1 - A Recorrente veio recorrer da douta sentença que absolveu o 2º Réu e aqui Recorrido de tudo quanto peticionado pela Autora nos presentes autos.
2 - Alegando que “não andou bem o douto Tribunal de Primeira Instância ao considerar não provado o ponto D) dos factos não provados, uma vez que a prova produzida impunha que o mesmo constasse do elenco dos factos provados”.
3 - Não concorda o Recorrido com tais alegações, pelos motivos que de seguida se indicam.
4 - No que concerne ao Recorrido, o Tribunal a quo julgou que não foi feita prova em audiência, no que respeita à realização de quaisquer comunicações dirigidas pela Recorrente ao Recorrido, relativamente à falta de pagamento de rendas por parte da 1ª Ré; “matéria essa que foi expressamente corroborada pelo legal representante da Autora, o qual confirmou, em sede de declarações de parte, nunca ter sido enviada qualquer carta de interpelação ao 2º Réu, na qualidade de fiador”.
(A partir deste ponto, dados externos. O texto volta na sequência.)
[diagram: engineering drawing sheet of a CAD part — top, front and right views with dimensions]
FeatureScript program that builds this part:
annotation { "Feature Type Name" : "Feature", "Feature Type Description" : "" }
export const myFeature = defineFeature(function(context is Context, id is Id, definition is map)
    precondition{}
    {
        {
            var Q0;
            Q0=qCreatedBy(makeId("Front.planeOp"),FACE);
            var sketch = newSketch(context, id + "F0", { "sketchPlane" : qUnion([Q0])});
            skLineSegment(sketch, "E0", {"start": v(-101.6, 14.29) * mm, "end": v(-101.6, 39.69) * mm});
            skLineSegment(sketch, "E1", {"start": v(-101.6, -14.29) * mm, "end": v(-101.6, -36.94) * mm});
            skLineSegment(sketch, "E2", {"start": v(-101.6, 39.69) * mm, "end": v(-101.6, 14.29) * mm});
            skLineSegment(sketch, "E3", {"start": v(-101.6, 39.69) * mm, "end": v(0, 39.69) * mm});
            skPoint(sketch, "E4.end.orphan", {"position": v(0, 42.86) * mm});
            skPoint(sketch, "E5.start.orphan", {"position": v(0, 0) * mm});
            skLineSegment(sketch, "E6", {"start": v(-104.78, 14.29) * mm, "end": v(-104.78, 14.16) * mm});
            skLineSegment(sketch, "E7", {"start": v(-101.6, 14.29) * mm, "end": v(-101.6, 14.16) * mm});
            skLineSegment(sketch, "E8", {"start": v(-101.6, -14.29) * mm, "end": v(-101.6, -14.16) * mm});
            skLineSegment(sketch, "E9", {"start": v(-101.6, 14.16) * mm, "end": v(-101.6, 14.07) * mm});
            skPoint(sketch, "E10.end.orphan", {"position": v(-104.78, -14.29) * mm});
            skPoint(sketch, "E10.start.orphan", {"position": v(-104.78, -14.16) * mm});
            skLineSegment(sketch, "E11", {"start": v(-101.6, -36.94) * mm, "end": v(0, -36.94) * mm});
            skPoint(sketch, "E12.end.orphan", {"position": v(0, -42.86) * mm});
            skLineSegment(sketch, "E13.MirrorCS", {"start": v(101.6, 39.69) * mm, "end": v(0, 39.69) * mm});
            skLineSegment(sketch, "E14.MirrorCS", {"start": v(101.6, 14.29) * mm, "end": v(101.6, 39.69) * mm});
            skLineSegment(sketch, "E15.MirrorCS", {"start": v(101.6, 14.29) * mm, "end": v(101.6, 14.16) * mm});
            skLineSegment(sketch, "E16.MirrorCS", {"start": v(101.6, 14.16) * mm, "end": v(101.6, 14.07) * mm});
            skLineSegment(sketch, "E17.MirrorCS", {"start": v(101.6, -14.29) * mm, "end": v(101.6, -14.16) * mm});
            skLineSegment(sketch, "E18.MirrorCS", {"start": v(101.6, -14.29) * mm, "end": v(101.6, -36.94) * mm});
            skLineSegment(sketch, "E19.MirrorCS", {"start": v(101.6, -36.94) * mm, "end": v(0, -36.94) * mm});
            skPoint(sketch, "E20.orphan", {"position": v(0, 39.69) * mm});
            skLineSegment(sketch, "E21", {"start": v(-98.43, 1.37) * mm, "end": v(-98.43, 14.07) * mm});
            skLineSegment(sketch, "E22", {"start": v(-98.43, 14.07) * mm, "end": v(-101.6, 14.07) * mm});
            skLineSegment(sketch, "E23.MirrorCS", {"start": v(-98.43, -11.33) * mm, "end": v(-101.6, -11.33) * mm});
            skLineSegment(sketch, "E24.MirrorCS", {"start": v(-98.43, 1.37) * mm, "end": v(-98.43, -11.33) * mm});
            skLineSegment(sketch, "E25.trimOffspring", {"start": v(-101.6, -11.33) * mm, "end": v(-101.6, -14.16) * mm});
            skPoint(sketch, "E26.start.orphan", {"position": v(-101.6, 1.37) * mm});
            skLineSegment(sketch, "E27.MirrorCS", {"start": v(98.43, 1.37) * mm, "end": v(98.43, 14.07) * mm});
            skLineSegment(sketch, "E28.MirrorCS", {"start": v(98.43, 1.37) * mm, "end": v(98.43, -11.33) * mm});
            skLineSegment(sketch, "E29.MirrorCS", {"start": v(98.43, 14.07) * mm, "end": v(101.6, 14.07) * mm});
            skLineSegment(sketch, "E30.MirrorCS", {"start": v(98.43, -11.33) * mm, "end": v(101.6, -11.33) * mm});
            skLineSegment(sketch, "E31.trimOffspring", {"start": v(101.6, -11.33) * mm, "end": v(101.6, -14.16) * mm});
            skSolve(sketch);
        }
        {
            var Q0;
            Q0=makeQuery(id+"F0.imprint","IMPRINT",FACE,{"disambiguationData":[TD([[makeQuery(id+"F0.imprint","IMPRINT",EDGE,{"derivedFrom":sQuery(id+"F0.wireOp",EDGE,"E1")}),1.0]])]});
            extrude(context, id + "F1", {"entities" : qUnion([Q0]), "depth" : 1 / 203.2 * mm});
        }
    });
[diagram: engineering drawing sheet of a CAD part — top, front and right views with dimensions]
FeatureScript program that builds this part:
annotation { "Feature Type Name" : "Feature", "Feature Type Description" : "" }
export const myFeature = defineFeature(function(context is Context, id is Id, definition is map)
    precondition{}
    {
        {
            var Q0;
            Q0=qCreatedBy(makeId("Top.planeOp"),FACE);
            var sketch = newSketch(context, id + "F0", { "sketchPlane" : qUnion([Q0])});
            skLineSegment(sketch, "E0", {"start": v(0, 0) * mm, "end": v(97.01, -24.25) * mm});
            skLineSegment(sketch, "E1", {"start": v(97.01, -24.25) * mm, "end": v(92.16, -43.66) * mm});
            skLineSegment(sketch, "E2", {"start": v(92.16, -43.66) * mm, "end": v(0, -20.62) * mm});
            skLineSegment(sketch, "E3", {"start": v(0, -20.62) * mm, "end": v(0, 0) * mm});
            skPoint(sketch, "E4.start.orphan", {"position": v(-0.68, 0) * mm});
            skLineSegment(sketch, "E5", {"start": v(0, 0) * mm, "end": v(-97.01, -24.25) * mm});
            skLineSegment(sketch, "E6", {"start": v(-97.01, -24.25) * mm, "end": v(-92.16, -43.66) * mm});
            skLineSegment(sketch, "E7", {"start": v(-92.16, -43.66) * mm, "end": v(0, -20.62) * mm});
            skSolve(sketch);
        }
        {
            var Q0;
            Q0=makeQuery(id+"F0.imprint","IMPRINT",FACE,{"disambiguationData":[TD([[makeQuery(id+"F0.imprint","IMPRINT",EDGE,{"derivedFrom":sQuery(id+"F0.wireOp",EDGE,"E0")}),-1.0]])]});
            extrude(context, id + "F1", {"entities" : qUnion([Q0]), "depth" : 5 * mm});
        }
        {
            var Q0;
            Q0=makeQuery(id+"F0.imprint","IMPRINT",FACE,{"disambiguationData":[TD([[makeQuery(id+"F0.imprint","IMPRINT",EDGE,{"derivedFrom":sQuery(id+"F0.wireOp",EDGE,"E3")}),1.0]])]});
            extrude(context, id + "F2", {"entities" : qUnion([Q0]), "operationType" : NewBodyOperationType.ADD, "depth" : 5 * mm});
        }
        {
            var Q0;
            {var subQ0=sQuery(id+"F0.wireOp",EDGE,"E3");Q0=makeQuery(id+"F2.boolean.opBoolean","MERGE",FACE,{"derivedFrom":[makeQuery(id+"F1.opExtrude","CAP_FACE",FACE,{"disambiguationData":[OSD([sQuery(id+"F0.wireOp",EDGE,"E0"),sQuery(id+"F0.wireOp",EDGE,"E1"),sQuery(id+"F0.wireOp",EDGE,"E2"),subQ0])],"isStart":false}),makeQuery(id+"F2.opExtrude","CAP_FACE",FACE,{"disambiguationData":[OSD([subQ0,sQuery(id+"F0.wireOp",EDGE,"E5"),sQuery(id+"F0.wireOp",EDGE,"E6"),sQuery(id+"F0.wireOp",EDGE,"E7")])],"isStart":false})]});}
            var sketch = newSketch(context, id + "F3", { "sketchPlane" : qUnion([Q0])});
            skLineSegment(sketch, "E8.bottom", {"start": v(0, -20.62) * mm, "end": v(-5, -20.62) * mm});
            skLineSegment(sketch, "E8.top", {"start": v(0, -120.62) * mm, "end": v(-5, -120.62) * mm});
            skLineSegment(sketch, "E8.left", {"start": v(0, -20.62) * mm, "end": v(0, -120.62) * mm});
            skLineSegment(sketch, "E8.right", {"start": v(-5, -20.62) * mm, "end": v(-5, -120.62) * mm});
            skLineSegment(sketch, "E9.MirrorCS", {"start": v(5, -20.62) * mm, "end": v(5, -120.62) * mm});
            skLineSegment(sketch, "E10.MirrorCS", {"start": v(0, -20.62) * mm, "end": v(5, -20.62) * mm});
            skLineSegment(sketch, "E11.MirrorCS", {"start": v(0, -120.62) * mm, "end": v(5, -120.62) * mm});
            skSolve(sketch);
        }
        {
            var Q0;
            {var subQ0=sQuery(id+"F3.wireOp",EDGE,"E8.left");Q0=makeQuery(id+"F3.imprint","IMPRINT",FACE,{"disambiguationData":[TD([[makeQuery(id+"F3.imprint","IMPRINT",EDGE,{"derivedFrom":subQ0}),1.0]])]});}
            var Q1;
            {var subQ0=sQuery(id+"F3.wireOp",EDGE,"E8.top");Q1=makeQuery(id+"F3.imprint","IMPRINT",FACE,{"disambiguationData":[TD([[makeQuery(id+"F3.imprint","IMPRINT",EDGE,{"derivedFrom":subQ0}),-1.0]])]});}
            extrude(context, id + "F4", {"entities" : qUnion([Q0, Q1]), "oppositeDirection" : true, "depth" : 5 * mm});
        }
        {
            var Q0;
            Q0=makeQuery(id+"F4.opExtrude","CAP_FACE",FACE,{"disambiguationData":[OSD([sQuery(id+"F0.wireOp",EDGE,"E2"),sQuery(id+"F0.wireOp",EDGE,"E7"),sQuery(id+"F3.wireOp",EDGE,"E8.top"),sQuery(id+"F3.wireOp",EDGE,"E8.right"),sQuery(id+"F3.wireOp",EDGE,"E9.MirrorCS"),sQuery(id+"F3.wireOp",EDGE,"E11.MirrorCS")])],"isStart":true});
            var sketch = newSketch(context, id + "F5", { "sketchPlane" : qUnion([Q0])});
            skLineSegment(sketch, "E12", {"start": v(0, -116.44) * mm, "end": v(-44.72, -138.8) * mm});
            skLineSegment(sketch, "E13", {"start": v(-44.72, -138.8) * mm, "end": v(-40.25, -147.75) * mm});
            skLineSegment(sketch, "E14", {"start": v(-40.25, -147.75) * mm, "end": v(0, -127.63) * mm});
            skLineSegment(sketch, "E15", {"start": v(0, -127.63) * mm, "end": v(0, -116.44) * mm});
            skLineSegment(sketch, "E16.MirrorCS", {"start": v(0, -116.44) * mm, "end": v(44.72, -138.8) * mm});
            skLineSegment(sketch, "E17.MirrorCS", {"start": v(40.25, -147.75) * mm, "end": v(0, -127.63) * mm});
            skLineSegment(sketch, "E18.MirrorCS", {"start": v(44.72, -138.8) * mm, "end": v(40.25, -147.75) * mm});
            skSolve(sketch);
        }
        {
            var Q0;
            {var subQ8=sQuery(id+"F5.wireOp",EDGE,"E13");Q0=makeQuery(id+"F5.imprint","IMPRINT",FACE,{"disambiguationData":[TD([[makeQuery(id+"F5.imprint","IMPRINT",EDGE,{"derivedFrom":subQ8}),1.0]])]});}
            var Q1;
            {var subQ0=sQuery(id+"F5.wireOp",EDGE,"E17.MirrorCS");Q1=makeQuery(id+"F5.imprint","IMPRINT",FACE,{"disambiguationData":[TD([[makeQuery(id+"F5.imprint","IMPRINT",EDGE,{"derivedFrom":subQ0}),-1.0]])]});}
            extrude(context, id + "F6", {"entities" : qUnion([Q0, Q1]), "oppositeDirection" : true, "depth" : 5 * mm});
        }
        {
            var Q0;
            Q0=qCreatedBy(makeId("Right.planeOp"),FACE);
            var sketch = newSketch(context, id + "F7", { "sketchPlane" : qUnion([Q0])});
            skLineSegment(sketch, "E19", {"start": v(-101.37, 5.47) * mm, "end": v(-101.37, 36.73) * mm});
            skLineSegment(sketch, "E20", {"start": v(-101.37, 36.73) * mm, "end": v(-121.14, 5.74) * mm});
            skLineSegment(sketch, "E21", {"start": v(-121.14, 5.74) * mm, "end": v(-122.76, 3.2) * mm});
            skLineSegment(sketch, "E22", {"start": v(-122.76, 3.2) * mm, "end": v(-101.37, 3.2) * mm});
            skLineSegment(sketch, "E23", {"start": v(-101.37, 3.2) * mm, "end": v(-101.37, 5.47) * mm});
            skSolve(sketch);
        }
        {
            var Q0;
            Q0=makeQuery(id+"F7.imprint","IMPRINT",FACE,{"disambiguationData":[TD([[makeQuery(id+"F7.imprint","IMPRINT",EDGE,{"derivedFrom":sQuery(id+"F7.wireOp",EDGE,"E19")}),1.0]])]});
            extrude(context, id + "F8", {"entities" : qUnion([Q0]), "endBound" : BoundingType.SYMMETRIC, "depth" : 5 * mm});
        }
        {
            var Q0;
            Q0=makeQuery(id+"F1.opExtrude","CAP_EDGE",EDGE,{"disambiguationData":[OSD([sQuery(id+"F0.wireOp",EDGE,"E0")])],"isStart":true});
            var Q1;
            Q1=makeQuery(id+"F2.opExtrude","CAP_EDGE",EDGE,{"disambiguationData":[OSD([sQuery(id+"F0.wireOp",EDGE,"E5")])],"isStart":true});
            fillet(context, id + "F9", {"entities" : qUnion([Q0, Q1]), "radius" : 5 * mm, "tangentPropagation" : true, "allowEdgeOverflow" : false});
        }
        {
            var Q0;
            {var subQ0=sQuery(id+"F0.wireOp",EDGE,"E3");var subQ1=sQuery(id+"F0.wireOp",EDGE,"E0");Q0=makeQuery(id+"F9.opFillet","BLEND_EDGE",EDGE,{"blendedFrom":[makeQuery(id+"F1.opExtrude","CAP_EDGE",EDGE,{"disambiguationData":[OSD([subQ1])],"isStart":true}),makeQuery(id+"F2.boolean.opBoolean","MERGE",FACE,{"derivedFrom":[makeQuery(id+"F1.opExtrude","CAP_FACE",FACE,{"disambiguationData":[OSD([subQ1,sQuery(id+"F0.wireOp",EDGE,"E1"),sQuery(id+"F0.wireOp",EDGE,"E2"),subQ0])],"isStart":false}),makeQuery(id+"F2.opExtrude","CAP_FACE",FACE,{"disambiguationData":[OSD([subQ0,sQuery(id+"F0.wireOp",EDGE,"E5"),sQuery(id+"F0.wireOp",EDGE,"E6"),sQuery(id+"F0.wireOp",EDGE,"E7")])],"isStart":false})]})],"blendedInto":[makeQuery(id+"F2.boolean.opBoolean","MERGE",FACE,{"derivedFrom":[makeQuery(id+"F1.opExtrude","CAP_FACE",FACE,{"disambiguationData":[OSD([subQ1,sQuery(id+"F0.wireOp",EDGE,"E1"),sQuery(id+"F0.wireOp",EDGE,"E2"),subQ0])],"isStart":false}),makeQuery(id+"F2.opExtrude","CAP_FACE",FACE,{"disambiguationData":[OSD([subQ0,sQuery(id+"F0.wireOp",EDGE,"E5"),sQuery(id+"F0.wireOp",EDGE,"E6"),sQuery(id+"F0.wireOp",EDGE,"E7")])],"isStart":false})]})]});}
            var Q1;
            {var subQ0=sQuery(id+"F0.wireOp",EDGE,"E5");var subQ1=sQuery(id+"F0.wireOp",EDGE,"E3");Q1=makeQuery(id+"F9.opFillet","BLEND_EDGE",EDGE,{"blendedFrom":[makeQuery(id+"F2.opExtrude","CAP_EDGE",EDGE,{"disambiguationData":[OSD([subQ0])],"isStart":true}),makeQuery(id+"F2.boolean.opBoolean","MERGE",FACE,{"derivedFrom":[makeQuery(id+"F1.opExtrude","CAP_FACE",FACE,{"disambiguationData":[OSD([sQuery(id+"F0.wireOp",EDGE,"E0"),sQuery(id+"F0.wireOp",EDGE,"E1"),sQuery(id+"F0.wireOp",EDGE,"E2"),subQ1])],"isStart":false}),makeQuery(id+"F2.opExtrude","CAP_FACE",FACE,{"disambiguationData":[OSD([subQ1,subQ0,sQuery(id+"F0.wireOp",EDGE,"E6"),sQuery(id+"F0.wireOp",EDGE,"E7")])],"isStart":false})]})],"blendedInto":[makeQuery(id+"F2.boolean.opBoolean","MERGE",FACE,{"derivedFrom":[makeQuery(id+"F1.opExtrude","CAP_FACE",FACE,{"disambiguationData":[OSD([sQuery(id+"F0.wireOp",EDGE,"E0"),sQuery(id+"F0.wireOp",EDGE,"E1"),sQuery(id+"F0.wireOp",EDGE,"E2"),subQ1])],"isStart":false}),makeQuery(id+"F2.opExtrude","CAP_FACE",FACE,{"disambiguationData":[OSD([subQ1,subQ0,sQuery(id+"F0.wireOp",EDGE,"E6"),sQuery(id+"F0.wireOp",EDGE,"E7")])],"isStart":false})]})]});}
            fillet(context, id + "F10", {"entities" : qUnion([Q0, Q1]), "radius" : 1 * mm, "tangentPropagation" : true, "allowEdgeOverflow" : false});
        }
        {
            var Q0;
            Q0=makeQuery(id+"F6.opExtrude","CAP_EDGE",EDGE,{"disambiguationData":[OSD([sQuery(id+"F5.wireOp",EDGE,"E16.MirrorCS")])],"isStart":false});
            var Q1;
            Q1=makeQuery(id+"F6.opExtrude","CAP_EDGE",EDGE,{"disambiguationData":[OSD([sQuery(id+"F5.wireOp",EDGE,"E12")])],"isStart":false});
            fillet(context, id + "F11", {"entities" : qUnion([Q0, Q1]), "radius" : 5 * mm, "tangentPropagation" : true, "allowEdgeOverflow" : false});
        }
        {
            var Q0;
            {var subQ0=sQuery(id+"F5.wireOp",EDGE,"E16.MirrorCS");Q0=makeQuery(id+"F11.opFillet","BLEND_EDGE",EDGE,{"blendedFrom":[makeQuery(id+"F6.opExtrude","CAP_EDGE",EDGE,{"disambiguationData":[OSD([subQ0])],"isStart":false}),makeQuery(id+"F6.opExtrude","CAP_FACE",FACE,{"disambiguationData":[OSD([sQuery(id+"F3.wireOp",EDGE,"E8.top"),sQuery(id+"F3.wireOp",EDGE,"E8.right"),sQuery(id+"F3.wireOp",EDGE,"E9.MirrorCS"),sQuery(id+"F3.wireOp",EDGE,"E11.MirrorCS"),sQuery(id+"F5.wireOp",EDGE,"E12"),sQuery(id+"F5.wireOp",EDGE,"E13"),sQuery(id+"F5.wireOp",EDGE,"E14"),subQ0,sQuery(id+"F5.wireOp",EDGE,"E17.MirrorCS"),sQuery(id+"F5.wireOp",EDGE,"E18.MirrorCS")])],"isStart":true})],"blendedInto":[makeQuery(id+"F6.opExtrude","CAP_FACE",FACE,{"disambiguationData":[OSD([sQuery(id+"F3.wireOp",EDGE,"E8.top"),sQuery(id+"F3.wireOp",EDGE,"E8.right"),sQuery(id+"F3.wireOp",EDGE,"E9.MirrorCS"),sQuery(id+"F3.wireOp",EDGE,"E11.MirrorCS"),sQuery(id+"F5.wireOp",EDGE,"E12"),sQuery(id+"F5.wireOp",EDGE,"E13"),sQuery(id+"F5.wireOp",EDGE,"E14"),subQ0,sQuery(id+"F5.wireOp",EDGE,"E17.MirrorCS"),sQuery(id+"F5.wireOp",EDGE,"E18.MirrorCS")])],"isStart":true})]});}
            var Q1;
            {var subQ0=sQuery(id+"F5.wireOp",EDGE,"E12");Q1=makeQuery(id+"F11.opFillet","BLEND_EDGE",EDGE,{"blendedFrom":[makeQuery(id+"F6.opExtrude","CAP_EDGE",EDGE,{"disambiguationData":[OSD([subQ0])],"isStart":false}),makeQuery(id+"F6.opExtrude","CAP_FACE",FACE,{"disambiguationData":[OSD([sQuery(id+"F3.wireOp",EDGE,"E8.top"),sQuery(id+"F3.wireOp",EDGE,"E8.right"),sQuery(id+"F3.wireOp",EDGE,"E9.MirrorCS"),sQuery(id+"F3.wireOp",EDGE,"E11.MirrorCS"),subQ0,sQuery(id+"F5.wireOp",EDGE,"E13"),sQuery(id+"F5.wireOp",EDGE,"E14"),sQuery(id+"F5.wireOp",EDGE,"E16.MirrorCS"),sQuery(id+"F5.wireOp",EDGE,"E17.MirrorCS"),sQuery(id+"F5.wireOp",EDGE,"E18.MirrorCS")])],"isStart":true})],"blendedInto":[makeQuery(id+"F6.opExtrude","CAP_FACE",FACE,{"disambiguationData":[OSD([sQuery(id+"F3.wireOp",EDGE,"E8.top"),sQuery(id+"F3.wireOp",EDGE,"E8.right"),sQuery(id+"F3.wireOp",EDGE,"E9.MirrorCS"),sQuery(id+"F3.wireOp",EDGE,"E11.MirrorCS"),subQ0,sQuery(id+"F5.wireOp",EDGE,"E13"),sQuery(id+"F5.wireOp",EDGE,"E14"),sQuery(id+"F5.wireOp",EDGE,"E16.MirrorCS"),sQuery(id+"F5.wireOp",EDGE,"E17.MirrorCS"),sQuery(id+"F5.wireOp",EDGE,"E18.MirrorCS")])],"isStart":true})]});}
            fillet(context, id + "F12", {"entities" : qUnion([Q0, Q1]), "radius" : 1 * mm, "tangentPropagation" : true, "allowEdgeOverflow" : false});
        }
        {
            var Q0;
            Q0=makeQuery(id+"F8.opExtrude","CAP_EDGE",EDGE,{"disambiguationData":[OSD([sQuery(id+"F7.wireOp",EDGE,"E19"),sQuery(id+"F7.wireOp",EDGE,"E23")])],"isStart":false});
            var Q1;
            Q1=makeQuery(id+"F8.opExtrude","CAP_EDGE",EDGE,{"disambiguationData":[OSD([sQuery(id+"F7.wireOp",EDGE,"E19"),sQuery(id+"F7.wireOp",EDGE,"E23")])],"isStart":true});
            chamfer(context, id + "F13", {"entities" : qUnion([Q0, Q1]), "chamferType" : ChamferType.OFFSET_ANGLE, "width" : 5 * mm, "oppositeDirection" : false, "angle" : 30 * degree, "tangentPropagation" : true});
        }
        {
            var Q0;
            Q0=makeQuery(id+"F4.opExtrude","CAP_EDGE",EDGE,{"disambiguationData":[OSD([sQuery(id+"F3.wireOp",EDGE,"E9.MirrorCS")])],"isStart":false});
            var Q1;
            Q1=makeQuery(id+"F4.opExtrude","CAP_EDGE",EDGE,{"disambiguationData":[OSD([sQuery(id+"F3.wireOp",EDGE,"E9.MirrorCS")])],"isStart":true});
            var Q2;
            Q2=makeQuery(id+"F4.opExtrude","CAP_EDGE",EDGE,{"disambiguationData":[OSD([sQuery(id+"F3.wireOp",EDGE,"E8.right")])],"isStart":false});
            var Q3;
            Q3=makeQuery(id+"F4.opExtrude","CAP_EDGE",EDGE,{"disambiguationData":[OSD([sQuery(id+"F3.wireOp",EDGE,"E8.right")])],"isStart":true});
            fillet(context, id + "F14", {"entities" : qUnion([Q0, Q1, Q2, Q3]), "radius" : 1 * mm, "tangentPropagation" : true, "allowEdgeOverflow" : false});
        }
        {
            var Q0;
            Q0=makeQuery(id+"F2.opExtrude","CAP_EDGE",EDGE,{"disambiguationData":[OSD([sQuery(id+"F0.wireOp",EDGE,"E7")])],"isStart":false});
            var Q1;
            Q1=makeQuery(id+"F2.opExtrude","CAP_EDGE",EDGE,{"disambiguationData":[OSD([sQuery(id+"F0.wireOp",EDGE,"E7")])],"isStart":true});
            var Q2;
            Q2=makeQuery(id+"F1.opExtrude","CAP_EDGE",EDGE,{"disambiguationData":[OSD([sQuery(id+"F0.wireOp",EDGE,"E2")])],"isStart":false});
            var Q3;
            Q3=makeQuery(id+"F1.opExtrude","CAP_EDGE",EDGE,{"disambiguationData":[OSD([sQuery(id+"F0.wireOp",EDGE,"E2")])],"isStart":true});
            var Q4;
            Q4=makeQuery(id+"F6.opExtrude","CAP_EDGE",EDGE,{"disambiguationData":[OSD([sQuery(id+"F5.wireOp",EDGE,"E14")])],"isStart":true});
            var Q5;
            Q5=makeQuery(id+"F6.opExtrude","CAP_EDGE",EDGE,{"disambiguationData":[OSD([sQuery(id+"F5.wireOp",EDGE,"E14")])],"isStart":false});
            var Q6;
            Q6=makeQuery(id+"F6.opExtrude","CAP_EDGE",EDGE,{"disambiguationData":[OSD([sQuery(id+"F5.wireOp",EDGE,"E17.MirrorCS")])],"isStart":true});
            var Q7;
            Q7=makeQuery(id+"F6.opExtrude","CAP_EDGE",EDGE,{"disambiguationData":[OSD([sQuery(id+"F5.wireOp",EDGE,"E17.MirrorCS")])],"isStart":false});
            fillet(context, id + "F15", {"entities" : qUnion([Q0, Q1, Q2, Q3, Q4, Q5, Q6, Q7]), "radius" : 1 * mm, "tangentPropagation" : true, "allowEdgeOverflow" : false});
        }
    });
5 - No que diz respeito à apreciação da eventual responsabilidade solidária do 2º Réu e aqui Recorrido no pagamento das rendas devidas, resultou da factualidade provada que o Recorrido interveio no contrato de arrendamento celebrado entre as Partes, na qualidade de fiador, tendo assumido a posição de principal pagador e solidariamente com a 1ª Ré com as obrigações assumidas por esta.
6 - Contudo, o que está em causa neste recurso é se a prévia notificação pela Autora e aqui Recorrente ao 2ª Réu e aqui Recorrido, na qualidade de fiador, constitui condição sine qua non para que este último possa ser responsabilizado pelo pagamento das quantias reclamadas nos autos, a título de rendas vencidas e indemnização moratória.
7 - E, nesse sentido, regula o art.º 1041º nº 5 do Código Civil que “caso exista fiança e o arrendatário não faça cessar a mora nos termos do nº 2, o senhorio deve, nos 90 dias seguintes, notificar o fiador da mora e das quantias em dívida”.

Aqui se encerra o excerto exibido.